Exercise text below:

How to integrate Spring Cache with an In-Memory Data Grid (IMDG)

Interested in combining the efficiencies of Spring Cache with the power of an In-Memory Data Grid (IMDG). This simple tutorial demonstrates just how easy the process is.

The non-functional requirement that plagues just about every enterprise software application is performance. From slow response times frustrating users, to blown budget caused by the standard approach of throwing more hardware at the problem, just about every stakeholder in the problem domain has a vested interest in making applications run as fast and efficiently as possible.

The most common design pattern used to address the performance problem is caching. Caching of methods helps to reduce the number of executions of any method for a given set of parameters saving precious CPU load or expensive database trips. The more data you can cache, the faster your applications will perform. And one of the most effective types of caches you can use is an in-memory data grid. An in memory data grid stores everything in memory, making data access fast and efficient. The data is distributed amongst many servers, thus the term grid in the name. And additional servers providing additional memory can be swapped in and out on the fly, allowing for a highly elastic approach to cache management.

So how do you incorporate a IMDG cache into your applications? To instruct your program to use a cache, a few lines of code are required. Java has standardized caching with JSR 107, the Java Caching API, but Spring's Cache API remains the most popular. Spring is one of the most popular frameworks in the Java industry. It is a lightweight dependency injection container and it helps you to reduce the overall complexity of an enterprise application. This helps you to write modular code which makes applications easier to manage. Such benefits make Spring Framework an essential for many high traffic enterprise applications.

End of Exercise text.
Records supplied below:

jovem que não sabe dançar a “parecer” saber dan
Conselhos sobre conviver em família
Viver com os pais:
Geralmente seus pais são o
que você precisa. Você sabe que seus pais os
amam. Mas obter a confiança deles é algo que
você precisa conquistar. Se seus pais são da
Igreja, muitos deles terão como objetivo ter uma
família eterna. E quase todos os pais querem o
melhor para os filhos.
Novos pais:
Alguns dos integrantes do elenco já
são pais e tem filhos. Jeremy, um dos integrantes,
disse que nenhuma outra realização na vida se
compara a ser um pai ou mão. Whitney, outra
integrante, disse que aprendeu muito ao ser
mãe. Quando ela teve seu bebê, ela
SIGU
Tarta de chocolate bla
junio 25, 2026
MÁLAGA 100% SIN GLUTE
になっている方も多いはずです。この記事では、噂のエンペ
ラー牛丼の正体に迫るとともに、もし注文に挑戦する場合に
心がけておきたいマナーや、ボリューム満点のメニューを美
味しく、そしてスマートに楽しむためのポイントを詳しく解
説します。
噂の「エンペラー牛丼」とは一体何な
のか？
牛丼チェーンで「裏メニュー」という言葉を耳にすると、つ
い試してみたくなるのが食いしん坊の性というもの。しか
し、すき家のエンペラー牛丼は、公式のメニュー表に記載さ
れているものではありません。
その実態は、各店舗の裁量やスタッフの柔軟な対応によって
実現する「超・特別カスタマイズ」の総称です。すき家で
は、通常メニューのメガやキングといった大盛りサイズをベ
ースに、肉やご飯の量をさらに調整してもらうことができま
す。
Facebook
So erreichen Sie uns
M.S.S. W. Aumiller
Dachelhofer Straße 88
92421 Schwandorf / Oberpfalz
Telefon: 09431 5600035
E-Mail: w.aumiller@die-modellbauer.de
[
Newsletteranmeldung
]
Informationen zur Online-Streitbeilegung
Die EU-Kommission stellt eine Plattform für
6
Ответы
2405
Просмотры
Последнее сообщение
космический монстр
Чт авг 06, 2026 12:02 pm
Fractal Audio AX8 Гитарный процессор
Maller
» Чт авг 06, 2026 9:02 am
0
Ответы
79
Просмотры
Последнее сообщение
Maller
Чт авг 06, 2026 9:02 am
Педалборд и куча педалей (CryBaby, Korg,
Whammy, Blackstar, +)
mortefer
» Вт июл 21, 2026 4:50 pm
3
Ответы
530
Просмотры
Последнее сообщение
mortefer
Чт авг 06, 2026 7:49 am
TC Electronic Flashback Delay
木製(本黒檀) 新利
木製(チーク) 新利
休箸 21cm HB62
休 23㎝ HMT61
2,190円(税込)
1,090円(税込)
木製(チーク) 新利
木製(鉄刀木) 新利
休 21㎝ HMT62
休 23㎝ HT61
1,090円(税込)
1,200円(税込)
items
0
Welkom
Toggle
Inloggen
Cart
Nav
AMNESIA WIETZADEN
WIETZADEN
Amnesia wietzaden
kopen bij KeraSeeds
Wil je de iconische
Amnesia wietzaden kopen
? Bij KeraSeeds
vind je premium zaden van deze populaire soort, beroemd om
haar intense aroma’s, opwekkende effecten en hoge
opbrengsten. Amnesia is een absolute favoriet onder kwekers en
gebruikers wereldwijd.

End of Records supplied.

**Work task A**
Repeat the stretch of the caching article from "The most common" through "to cache management.".
**Work task B**
According to the caching article, why does an in-memory data grid have the word "grid" in its name?
**Work task C**
Decide whether each statement agrees with the caching article, answering yes or no and quoting the words that settle it. (i) An in-memory data grid keeps all of its data on disk. (ii) Spring is described as a lightweight dependency injection container. (iii) Caching of methods raises the number of times a method is executed.
Rely only on the caching article when answering.

**Exercise solution A**
The most common design pattern used to address the performance problem is caching. Caching of methods helps to reduce the number of executions of any method for a given set of parameters saving precious CPU load or expensive database trips. The more data you can cache, the faster your applications will perform. And one of the most effective types of caches you can use is an in-memory data grid. An in memory data grid stores everything in memory, making data access fast and efficient. The data is distributed amongst many servers, thus the term grid in the name. And additional servers providing additional memory can be swapped in and out on the fly, allowing for a highly elastic approach to cache management.

**Exercise solution B**
The data is distributed amongst many servers.

**Exercise solution C**
(i) No: "An in memory data grid stores everything in memory"
(ii) Yes: "It is a lightweight dependency injection container"
(iii) No: "Caching of methods helps to reduce the number of executions of any method for a given set of parameters"